Member of the Legislative Yuan
- In office 1 February 1996 – 31 January 2012
- Succeeded by: Yang Yao
- Constituency: Penghu County

Personal details
- Born: 15 August 1948 (age 77) Kaohsiung County, Taiwan
- Party: Non-Partisan Solidarity Union (since 2004)
- Other political affiliations: Kuomintang (until 2001) Independent (2001–04)
- Education: National Taiwan University (BS)

= Lin Pin-kuan =

Taiwanese politician

Lin Pin-kuan or Peter Lin (林炳坤; born 15 August 1948) is a Taiwanese politician. First elected to the Legislative Yuan as a member of the Kuomintang in 1995, he continued serving until 2012. In 2004, Lin switched affiliations to the Non-Partisan Solidarity Union, and became chairman of the NPSU in 2007.
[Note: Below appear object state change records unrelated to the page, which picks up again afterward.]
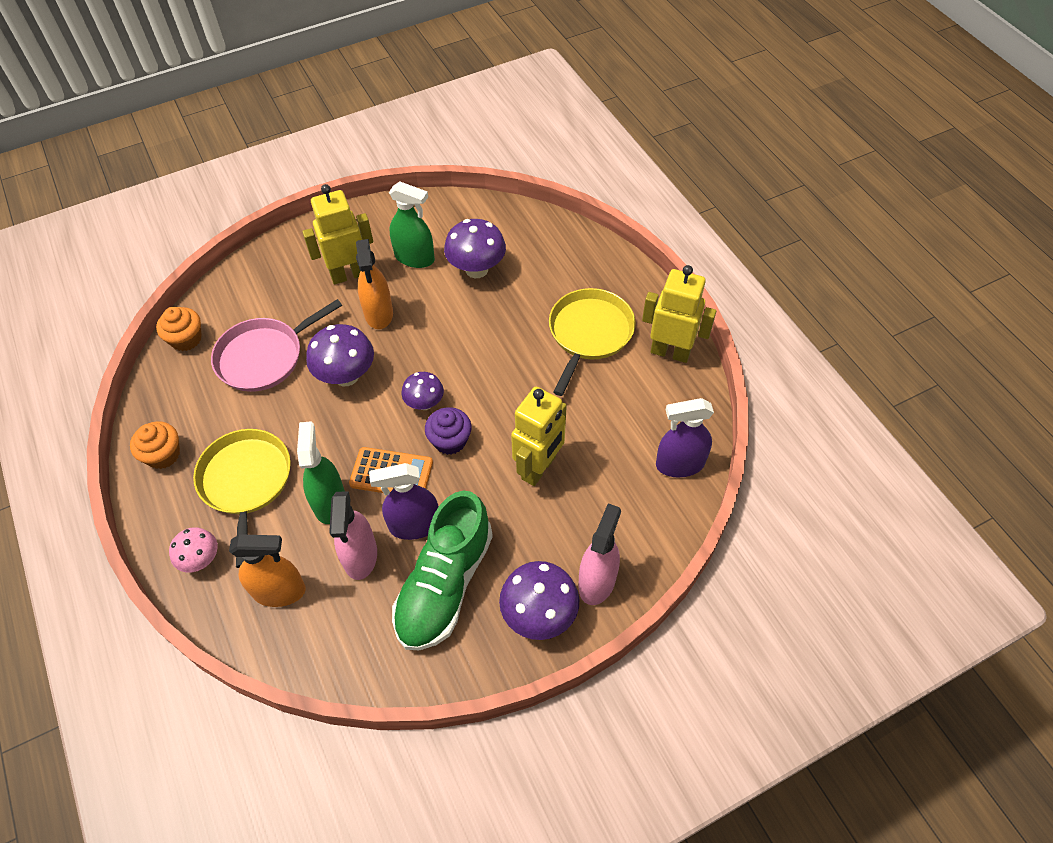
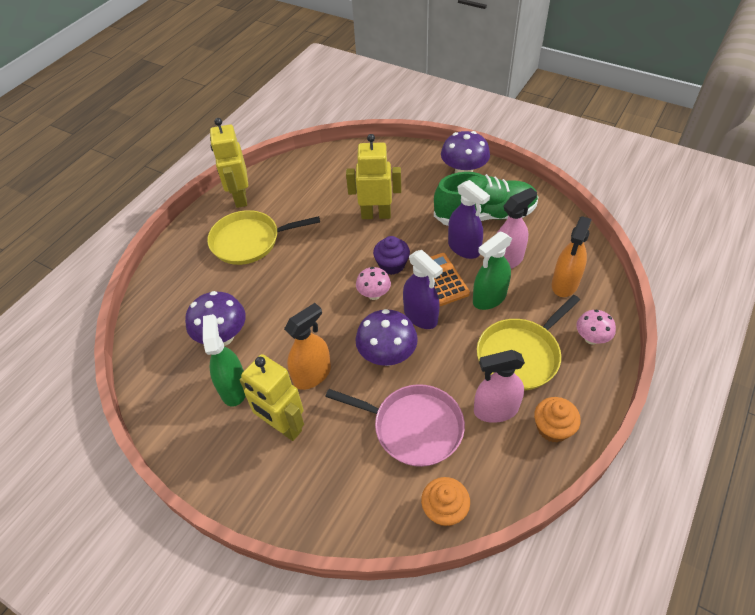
camera: 120 degrees left, 5 degrees down
orange spray bottle [229,534,306,607] -> orange spray bottle turned 120 degrees counterclockwise [552,216,592,297]
purple mushroom [402,372,444,410] -> pink mushroom [356,267,391,300]
pink spray bottle [578,503,621,605] -> pink spray bottle moved to [474,350,525,423]
purple spray bottle [656,398,714,477] -> purple spray bottle moved to [403,250,443,329]

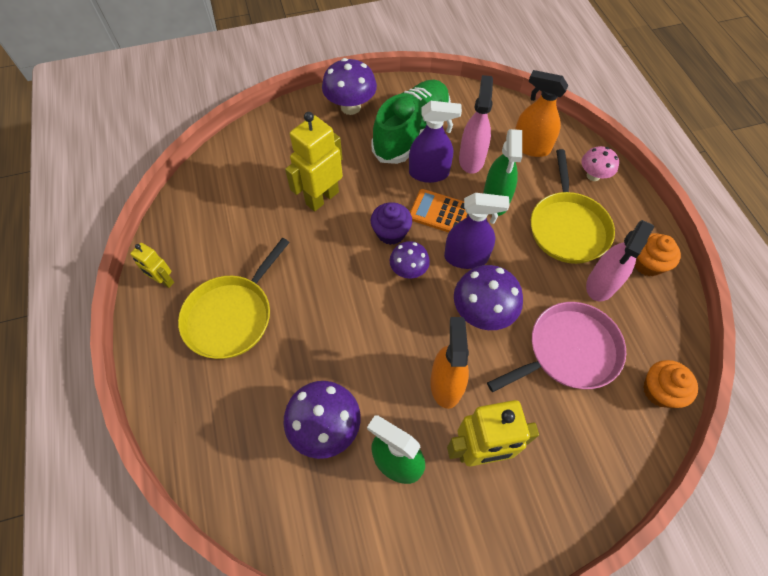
camera: 50 degrees left, 10 degrees up
yellow robot [210,118,248,208] -> yellow robot [130,243,174,288], size x0.54
pink mushroom [356,267,391,300] -> purple mushroom [390,241,430,279]
orange spray bottle [552,216,592,297] -> orange spray bottle turned 135 degrees clockwise [515,70,568,157]

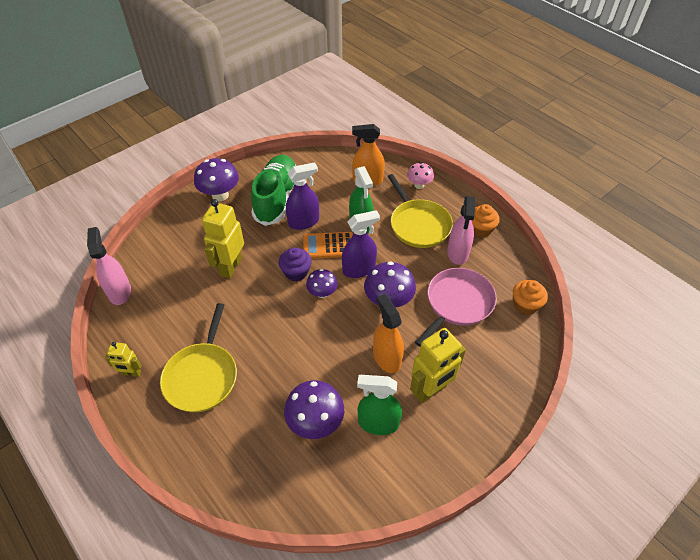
camera: 25 degrees left, 10 degrees down
pink spray bottle [459,75,493,174] -> pink spray bottle moved to [87,227,131,305]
==Education and early career==
Lin graduated from National Taiwan University with a Bachelor of Science in library science. Prior to running for office, he worked in the construction industry.

==Political career==
Lin served his first two full terms in the Legislative Yuan, representing Penghu County, as a member of the Kuomintang. Lin left the Kuomintang in 2001, and in December, won reelection as an independent. He joined the Kuomintang caucus upon taking office for his third term in 2002. Later that year, Lin voted to confirm Yao Chia-wen as President of the Examination Yuan. Shortly after his vote was cast in opposition to KMT caucus wishes, Lin defected to a caucus convened by independents. In June 2004, Lin joined the Non-Partisan Solidarity Union. Lin won reelection twice thereafter running under the NPSU banner. In November 2010, Lin succeeded Kao Chin Su-mei as convenor of the legislature's Internal Administration Committee. His 2012 legislative bid was unsuccessful.

==Political stances==
Lin has long supported the establishment of casinos in Penghu County. He stated in 2008 that the intention was not "to attract hardcore gamblers, but to develop casino resorts that will bring families." In 2009, Lin said that his constituents had never discussed opposition to the building of casinos with him, blaming disapproval of the initiative on the Democratic Progressive Party and people from the main island of Taiwan. The proposal was rejected by Penghu County residents via referendum in 2009. In December 2010, Lin proposed an amendment to the Offshore Islands Development Act mandating that the government should provide a living stipend, along with funds for transportation so that students native to Taiwan's outlying islands could return home at the end of the school year. To further ease travel for residents of the outlying islands, Lin moved to amend the Civil Aviation Act, so that travel via certain airports and islands received a larger subsidy.